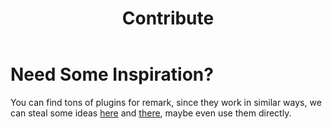#+title: Contribute
#+published: true
#+position: 300
#+type: document

#+jsx: <Notice>This page is a WIP</Notice>

* Need Some Inspiration?

You can find tons of plugins for remark, since they work in similar ways, we can steal some ideas [[https://github.com/remarkjs/remark/blob/main/doc/plugins.md#creating-plugins][here]] and [[https://github.com/remarkjs/awesome-remark][there]], maybe even use them directly.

---

Find the line that contains "#+published: true" in the listing above. Retype it and every line after it up to the last, exactly, and nothing else.

#+published: true
#+position: 300
#+type: document

#+jsx: <Notice>This page is a WIP</Notice>

* Need Some Inspiration?

You can find tons of plugins for remark, since they work in similar ways, we can steal some ideas [[https://github.com/remarkjs/remark/blob/main/doc/plugins.md#creating-plugins][here]] and [[https://github.com/remarkjs/awesome-remark][there]], maybe even use them directly.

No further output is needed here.